Could you reproduce the forum post below on regex pattern matching, word for word and in full?

---------- TEXT SHOWN

I've seen several questions similar, even one i posted myself, but this is rather specific.
In regex there is a match pattern. Now say in the same string there are two match patterns that can both match text. It seems my luck always leans towards the regex matching the wrong pattern. (I am using the .Net Regex in C#)
I have two types of strings that I need to break down:
01 - First Value|02 - Second Value|Blank - Ignore
And:
A - First ValueblankB - Second ValueC - Third Value
So my desired result is to match Code to Meaning with one pattern string
Code,Meaning
01,First Value
02,Second Value
Blank,Ignore
A,First Value
blank,
B,Second Value
C,Third Value
I have tried several patterns but can never seem to quite get it right. The closest I have have been able to get is:
(([A-Z0-9]{1,4})[ \-–]{1,3}|([Bb]lank)[ \-–]{0,3})(([A-Z][a-z]+[.,;| ]?)+)
My breakdown:
[A-Z0-9]{1,4}[ \-–]{1,3}
--> this matches the code, Upper case, or number of length 1 - 4 characters followed by 1 to 3 chars of space, hyphen, or mdash from html.
or
[Bb]lank[ \-–]{0,3}
--> blank followed 0-3 chars of space, hyphen, or mdash from html
then
(([A-Z][a-z]+[.,;| ]?)+)
--> should match any multiple word including possible space. so the First and Value, Second and Value should be matched.
The initial problem with that is the final pattern group matches the "Valueblank" in the second input string. I want to somehow prioritize that "[Bb]lank" should be matched as part of the first group and NEVER part of the second group.
I tried putting a (?![Bb]lank)
negative lookahead in the finalgroup but it never seems to work. Any help would be appreciated.
Thanks
Jaeden "Sifo Dyas" al'Raec Ruiner

--------------------
---------- DATASET ROWS

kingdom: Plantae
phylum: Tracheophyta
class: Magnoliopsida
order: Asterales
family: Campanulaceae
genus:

--------------------

• **RESPONSE TO THE EXERCISE**:
I've seen several questions similar, even one i posted myself, but this is rather specific.
In regex there is a match pattern. Now say in the same string there are two match patterns that can both match text. It seems my luck always leans towards the regex matching the wrong pattern. (I am using the .Net Regex in C#)
I have two types of strings that I need to break down:
01 - First Value|02 - Second Value|Blank - Ignore
And:
A - First ValueblankB - Second ValueC - Third Value
So my desired result is to match Code to Meaning with one pattern string
Code,Meaning
01,First Value
02,Second Value
Blank,Ignore
A,First Value
blank,
B,Second Value
C,Third Value
I have tried several patterns but can never seem to quite get it right. The closest I have have been able to get is:
(([A-Z0-9]{1,4})[ \-–]{1,3}|([Bb]lank)[ \-–]{0,3})(([A-Z][a-z]+[.,;| ]?)+)
My breakdown:
[A-Z0-9]{1,4}[ \-–]{1,3}
--> this matches the code, Upper case, or number of length 1 - 4 characters followed by 1 to 3 chars of space, hyphen, or mdash from html.
or
[Bb]lank[ \-–]{0,3}
--> blank followed 0-3 chars of space, hyphen, or mdash from html
then
(([A-Z][a-z]+[.,;| ]?)+)
--> should match any multiple word including possible space. so the First and Value, Second and Value should be matched.
The initial problem with that is the final pattern group matches the "Valueblank" in the second input string. I want to somehow prioritize that "[Bb]lank" should be matched as part of the first group and NEVER part of the second group.
I tried putting a (?![Bb]lank)
negative lookahead in the finalgroup but it never seems to work. Any help would be appreciated.
Thanks
Jaeden "Sifo Dyas" al'Raec Ruiner